In the present case, Findley, at the suppression hearing, argued that he acquiesced to police authority. We agree. It is clear that in a situation where, as here, two uniformed police officers walk uninvited into a person's home and ask that person to step outside, a reasonable man would feel he had no choice but to comply. Thus, at the time Findley exited his home, he was being illegally detained.
Once outside, Findley consented to the search of his home. However, illegal police action presumptively taints the voluntariness of a subsequent consent. The burden is on the State to show by clear and convincing evidence that "there has been an unequivocal break in the chain of illegality sufficient to dissipate the taint of the prior illegal police action and thus render the consent freely and voluntarily given." Davis, 744 So.2d at 588 (quoting from Jordan v. State, 707 So.2d 338, 339 (Fla. 2d DCA 1998)). See also Thomasset, 761 So.2d at 386. The taint is dissipated when the police tell a suspect of his right to refuse consent to search. See Davis, 744 So.2d at 588. In the present case, Officer DiMarco testified he could not remember if he had informed Findley of his right to refuse consent to search. Officer Reagan was silent on the issue. Because the State did not establish that there was an unequivocal break in the chain of illegal police conduct, Findley's consent to search was not freely and voluntarily given. Accordingly, the search of Findley's house was illegal, and the contraband therein was illegally seized.
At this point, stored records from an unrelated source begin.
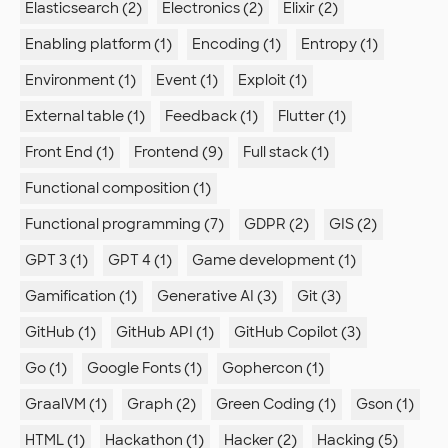
Elasticsearch (2)
Electronics (2)
Elixir (2)
Enabling platform (1)
Encoding (1)
Entropy (1)
Environment (1)
Event (1)
Exploit (1)
External table (1)
Feedback (1)
Flutter (1)
Front End (1)
Frontend (9)
Full stack (1)
Functional composition (1)
Functional programming (7)
GDPR (2)
GIS (2)
GPT 3 (1)
GPT 4 (1)
Game development (1)
Gamification (1)
Generative AI (3)
Git (3)
GitHub (1)
GitHub API (1)
GitHub Copilot (3)
Go (1)
Google Fonts (1)
Gophercon (1)
GraalVM (1)
Graph (2)
Green Coding (1)
Gson (1)
HTML (1)
Hackathon (1)
Hacker (2)
Hacking (5)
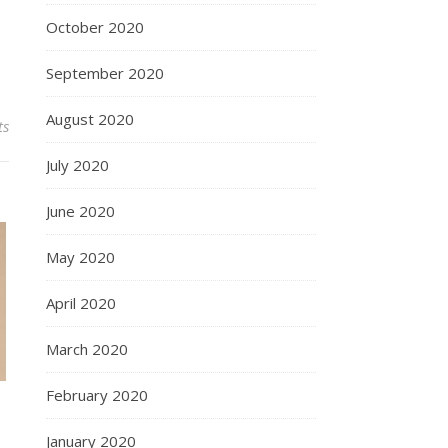
October 2020
September 2020
August 2020
ts
July 2020
June 2020
May 2020
April 2020
March 2020
February 2020
January 2020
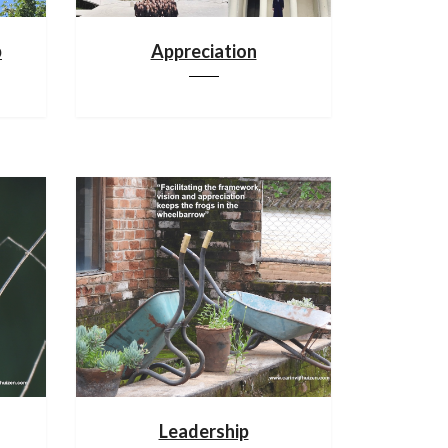
p
Appreciation
Leadership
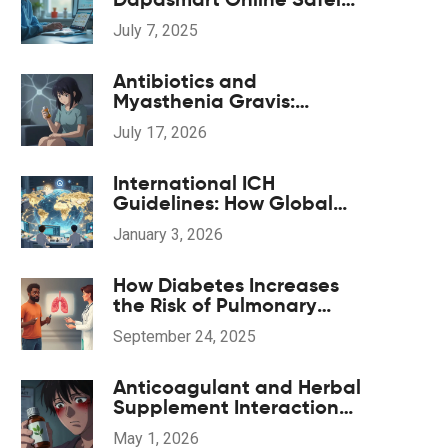
A Practical Guide
July 7, 2025
Antibiotics and
Myasthenia Gravis:
Navigating
July 17, 2026
Neuromuscular Weakness
Risks
International ICH
Guidelines: How Global
Harmonization Improves
January 3, 2026
Medication Safety
How Diabetes Increases
the Risk of Pulmonary
Tuberculosis - What You
September 24, 2025
Need to Know
Anticoagulant and Herbal
Supplement Interactions:
Safety Overview
May 1, 2026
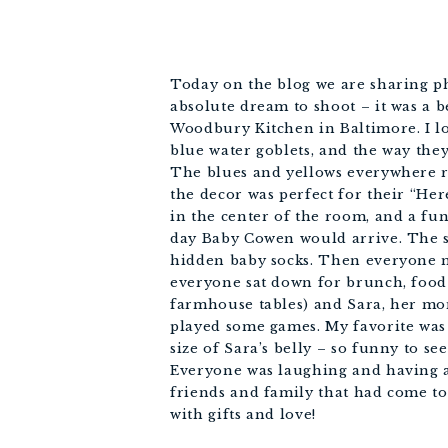
Today on the blog we are sharing p
absolute dream to shoot – it was a 
Woodbury Kitchen in Baltimore. I lo
blue water goblets, and the way the
The blues and yellows everywhere r
the decor was perfect for their “He
in the center of the room, and a fu
day Baby Cowen would arrive. The s
hidden baby socks. Then everyone 
everyone sat down for brunch, food 
farmhouse tables) and Sara, her mo
played some games. My favorite was
size of Sara’s belly – so funny to see
Everyone was laughing and having a
friends and family that had come to
with gifts and love!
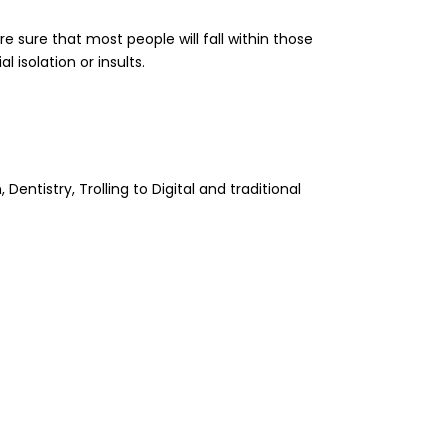
e sure that most people will fall within those
 isolation or insults.
tistry, Trolling to Digital and traditional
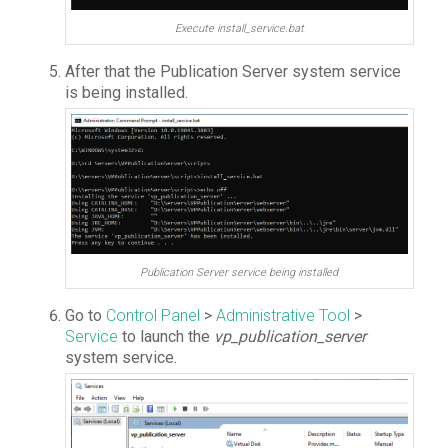
Execute install_service.bat
After that the Publication Server system service
is being installed.
Publication Server service being installed
Go to
Control Panel
>
Administrative Tool
>
Service
to launch the
vp_publication_server
system service.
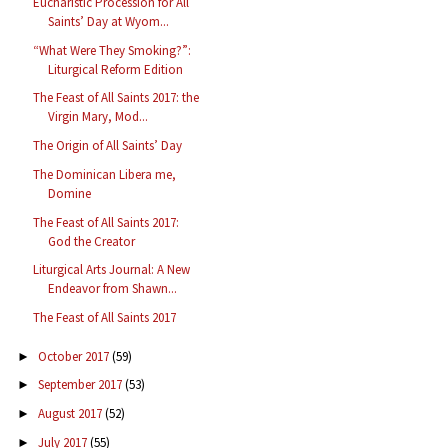
Eucharistic Procession for All
Saints’ Day at Wyom...
“What Were They Smoking?”:
Liturgical Reform Edition
The Feast of All Saints 2017: the
Virgin Mary, Mod...
The Origin of All Saints’ Day
The Dominican Libera me,
Domine
The Feast of All Saints 2017:
God the Creator
Liturgical Arts Journal: A New
Endeavor from Shawn...
The Feast of All Saints 2017
October 2017
(59)
►
September 2017
(53)
►
August 2017
(52)
►
July 2017
(55)
►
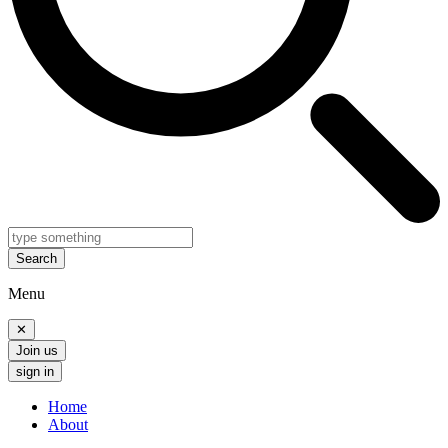
Search
Menu
✕
Join us
sign in
Home
About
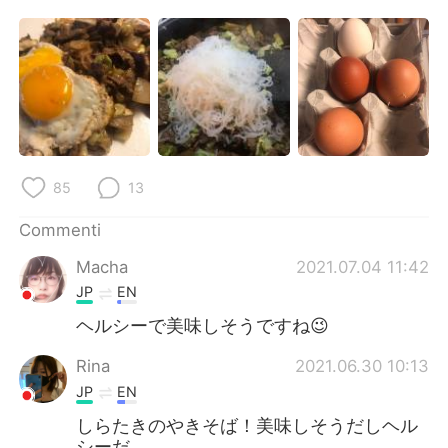
Deutsch
日本語
한국어
Русский
ไทย
Indonesia
Türkçe
Tiếng Việt
85
13
Português
Commenti
Macha
2021.07.04 11:42
JP
EN
ヘルシーで美味しそうですね😉
Rina
2021.06.30 10:13
JP
EN
しらたきのやきそば！美味しそうだしヘル
シーだ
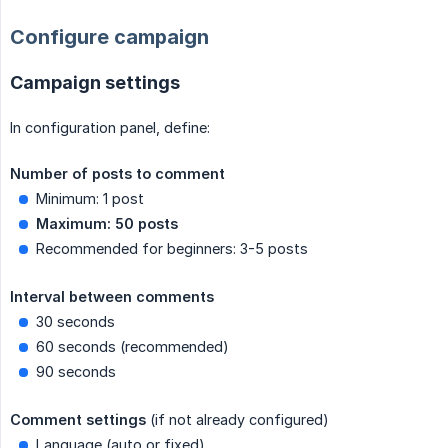
Configure campaign
Campaign settings
In configuration panel, define:
Number of posts to comment
Minimum: 1 post
Maximum: 50 posts
Recommended for beginners: 3-5 posts
Interval between comments
30 seconds
60 seconds (recommended)
90 seconds
Comment settings
(if not already configured)
Language (auto or fixed)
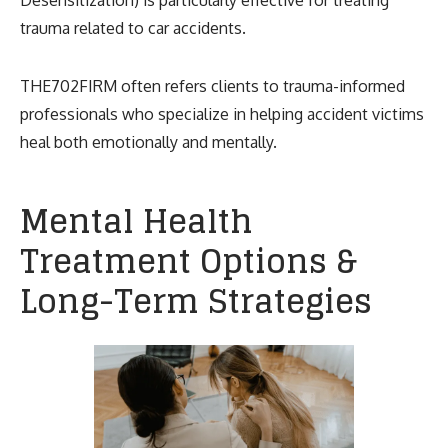
trauma related to car accidents.
THE702FIRM often refers clients to trauma-informed
professionals who specialize in helping accident victims
heal both emotionally and mentally.
Mental Health
Treatment Options &
Long-Term Strategies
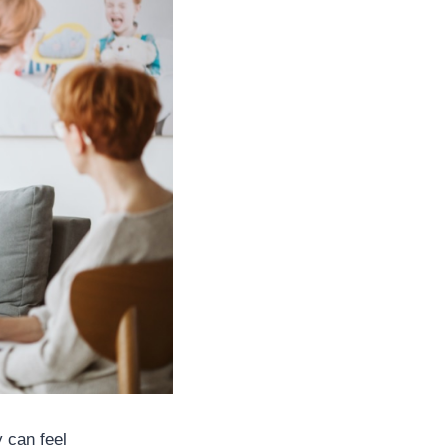
y can feel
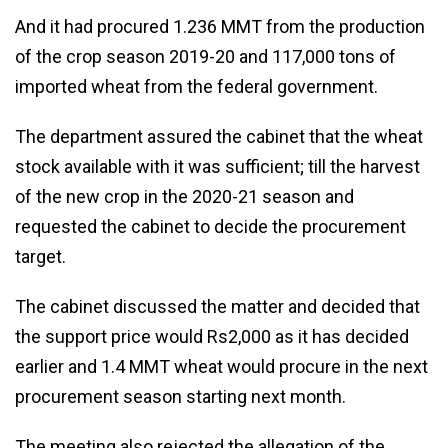
And it had procured 1.236 MMT from the production
of the crop season 2019-20 and 117,000 tons of
imported wheat from the federal government.
The department assured the cabinet that the wheat
stock available with it was sufficient; till the harvest
of the new crop in the 2020-21 season and
requested the cabinet to decide the procurement
target.
The cabinet discussed the matter and decided that
the support price would Rs2,000 as it has decided
earlier and 1.4 MMT wheat would procure in the next
procurement season starting next month.
The meeting also rejected the allegation of the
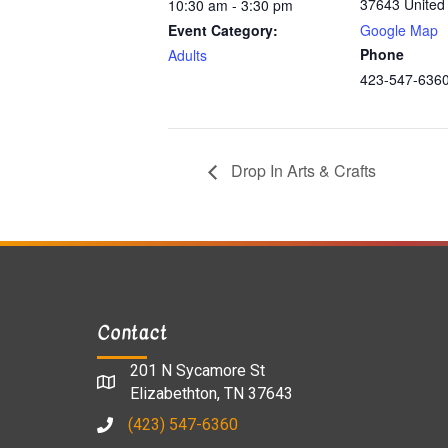
37643
United
10:30 am - 3:30 pm
Event Category:
Google Map
Phone
Adults
423-547-636
Drop In Arts & Crafts
Contact
201 N Sycamore St
Elizabethton, TN 37643
(423) 547-6360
The State argues that this court should find the search of the house to be legal because Findley's daughter had the authority to consent to a search of the house, which the police had already determined was her residence, under Saavedra. Notwithstanding the fact that the officers testified that Findley's daughter did not even give them consent to enter the house, let alone search it, it is clear from even a cursory reading of Saavedra that a minor may consent to a warrantless search of the family home only where, among other circumstances, the nonconsenting parent is absent from the home. In this case, Findley was sitting on his living room couch.
Whatley, A.C.J., and Salcines, J., Concur.